RISTAL. Research in Subject-matter Teaching and Learning 3 (2020), p. 1

Editorial

As RISTAL continues into its third year, readers can again find an interesting range of articles of subject-matter research. In some articles, one specific focus and goal of RISTAL is evident right from the title: to stimulate the research dialogue between the subject didactics.

This is done in the conviction that the reference sciences of the subject didactics are not only the respective subject sciences and the educational sciences, but also other subject didactics. This observation is also clearly evident in the evolution of a general subject didactics (Bayrhuber et al. 2017; Rothgangel et al. 2020): numerous subject didactics point to other subject didactics as their dialogue partners with regard to their research (see Rothgangel & Vollmer in this issue).

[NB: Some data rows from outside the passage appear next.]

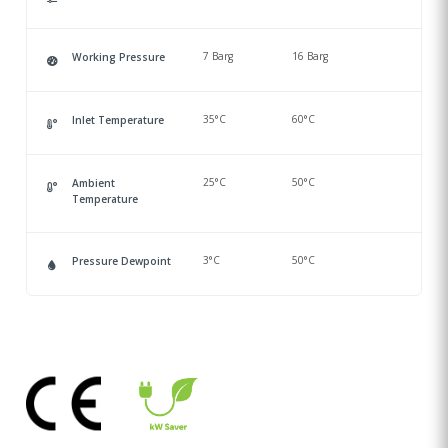
7 Barg
16 Barg
Working Pressure
35°C
60°C
Inlet Temperature
25°C
50°C
Ambient
Temperature
3°C
50°C
Pressure Dewpoint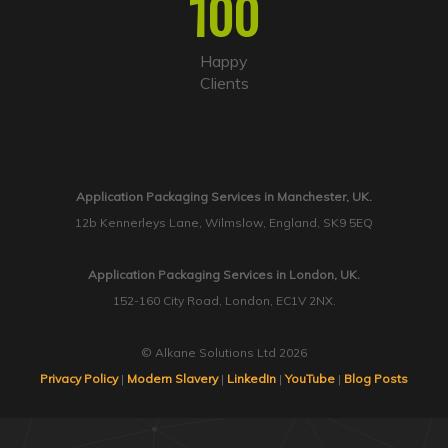
100
Happy
Clients
Application Packaging Services in Manchester, UK.
12b Kennerleys Lane, Wilmslow, England, SK9 5EQ
Application Packaging Services in London, UK.
152-160 City Road, London, EC1V 2NX.
© Alkane Solutions Ltd 2026
Privacy Policy
|
Modern Slavery
|
LinkedIn
|
YouTube
|
Blog Posts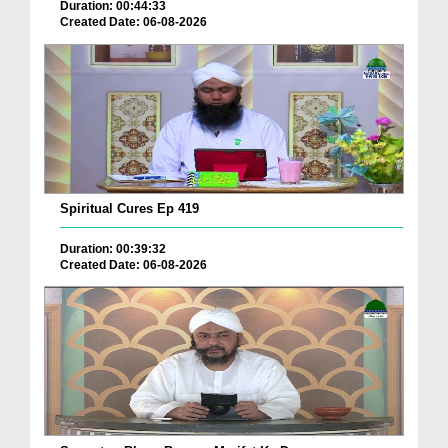
Duration: 00:44:33
Created Date: 06-08-2026
Spiritual Cures Ep 419
Duration: 00:39:32
Created Date: 06-08-2026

Accordingly, the present issue contains dialogues between the didactics of natural sciences (Handkte & Bögeholz), between German didactics and mathematics didactics (Winkler, Fischer, Krause & Specht), and between German didactics and geography didactics (Budke, Gebele, Königs, Schwerdtfeger & Zepter).

The importance of the dialogue between the didactics can also be seen in the three contributions, which are written from the perspective of one of the subject didactics:  In the contribution by Reinfried & Künzle from geography didactics, the approach of Knowledge-in-Pieces (KiP) from science education is transferred to the respective subject. In the contribution by Ring & Brahm from economics education, the significance for all those subject didactics in which logical pictures play a role is made clear by their object of investigation. Finally, the chemistry didactic study by Hermanns and Thomanek has a comparable potential insofar as their Delphi study can form the basis for establishing a link to other subject didactics.

Beyond this dialogue between the subject didactics, the dialogue between the subject didactics and the educational sciences remains important, as is impressively demonstrated by the article by Stinken-Rösner, Rott, Hundertmark, Baumann, Menthe, Hoffmann, Nehring & Abels on Science Education and Inclusive Pedagogy.

With this in mind, we would like to thank all authors for their excellent articles and all reviewers for their valuable work. A special thank you also goes out to Bernard Schneuwly, who headed the review process in which the main editor shoulders responsibility for the article (Rothgangel & Vollmer).

A heartfelt thankyou goes out to the staff of the Institute of Religious Education of the University of Vienna who have made this publication possible through their hard work and dedication: Karin Sima and Marietta Behnoush for their technical and editorial work, Maximillian Saudino for proofreading the contributions and last but not least Dr. Sabine Hermisson for all her support in her function as journal manager.

Finally, we would like to thank the University of Vienna and the Association for Fachdidaktik (Gesellschaft für Fachdidaktik; GFD) for their financial support without which this journal would not be possible.